Was there ever an easy way to tell an interested ex you didn’t want them anymore?
Stella’s blue eyes hardened into steel, bottom lip trembling before thinning out into a hard, unforgiving line.
“You think you’re too good for me now that you’ve left,” she accused, words sharp as knives. “Well, you can’t run from where you’re from Josh. You’ll always be backwoods trash just like the rest of us.”
With that, she spun on her heel, hair snapping like a whip through the air before she stormed off.
That could have gone… better. But I’d known there was a chance I might see Stella tonight. Hell, Eddie might’ve even invited her for all I knew.
How do I explain that I wasn’t ashamed of being back home, or of being with her, but that I was harboring a soul-crushing crush on my stepsister?
The answer was simple: I didn’t.
So I let myself be the bad guy instead.
Something the whole town would agree on if anything ever happened between Dove and me.

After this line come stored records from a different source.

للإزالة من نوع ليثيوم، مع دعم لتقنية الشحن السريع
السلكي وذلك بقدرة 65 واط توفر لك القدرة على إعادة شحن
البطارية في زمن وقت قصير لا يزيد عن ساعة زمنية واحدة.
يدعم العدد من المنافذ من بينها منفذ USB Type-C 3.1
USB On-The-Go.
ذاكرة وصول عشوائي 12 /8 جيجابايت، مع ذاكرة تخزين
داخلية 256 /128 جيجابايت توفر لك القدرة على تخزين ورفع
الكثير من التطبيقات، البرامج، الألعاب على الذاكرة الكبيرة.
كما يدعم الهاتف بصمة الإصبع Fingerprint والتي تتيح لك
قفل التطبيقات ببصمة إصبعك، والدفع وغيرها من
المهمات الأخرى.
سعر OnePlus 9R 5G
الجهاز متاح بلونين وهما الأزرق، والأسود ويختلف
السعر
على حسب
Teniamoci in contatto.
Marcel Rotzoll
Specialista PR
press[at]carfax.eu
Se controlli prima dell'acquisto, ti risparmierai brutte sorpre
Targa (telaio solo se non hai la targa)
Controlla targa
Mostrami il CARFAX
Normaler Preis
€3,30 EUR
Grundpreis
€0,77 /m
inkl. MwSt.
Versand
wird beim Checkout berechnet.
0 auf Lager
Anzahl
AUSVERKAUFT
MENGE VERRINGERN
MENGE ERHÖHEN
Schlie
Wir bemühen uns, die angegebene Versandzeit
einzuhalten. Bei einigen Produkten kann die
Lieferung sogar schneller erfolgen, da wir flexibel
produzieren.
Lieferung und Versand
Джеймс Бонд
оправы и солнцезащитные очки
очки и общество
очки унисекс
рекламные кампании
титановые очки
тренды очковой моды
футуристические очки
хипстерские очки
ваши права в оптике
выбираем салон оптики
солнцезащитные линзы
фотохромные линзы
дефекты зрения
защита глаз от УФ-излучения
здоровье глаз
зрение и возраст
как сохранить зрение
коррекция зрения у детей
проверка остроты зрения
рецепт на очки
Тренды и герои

Which...where the hell was she?
A low-level niggle of worry bloomed in the back of my mind, but I quickly squashed it. She’d probably gone back to the bar if she couldn’t find me in this dense crowd. Or maybe she’d spotted Eddie and the others and gone to chat with them.
But after searching the entire place, she was nowhere to be found. I’d given in and asked my friends, but none of them had any clue Dove was even here. That’s when the low-level worry morphed into full-blown dread.
Had she left?
Had I pushed her too far?
Had I finally given her a reason to run, to disappear from me for good?
Maybe she was giving me a taste of my own medicine.
Downing my beer, I made my excuses, Eddie’s face flickering briefly with disappointment before shifting back to the beautiful girl who'd approached him earlier.
He wouldn’t miss me. I’d make it up to him later.
Right now, I had a much bigger problem to solve.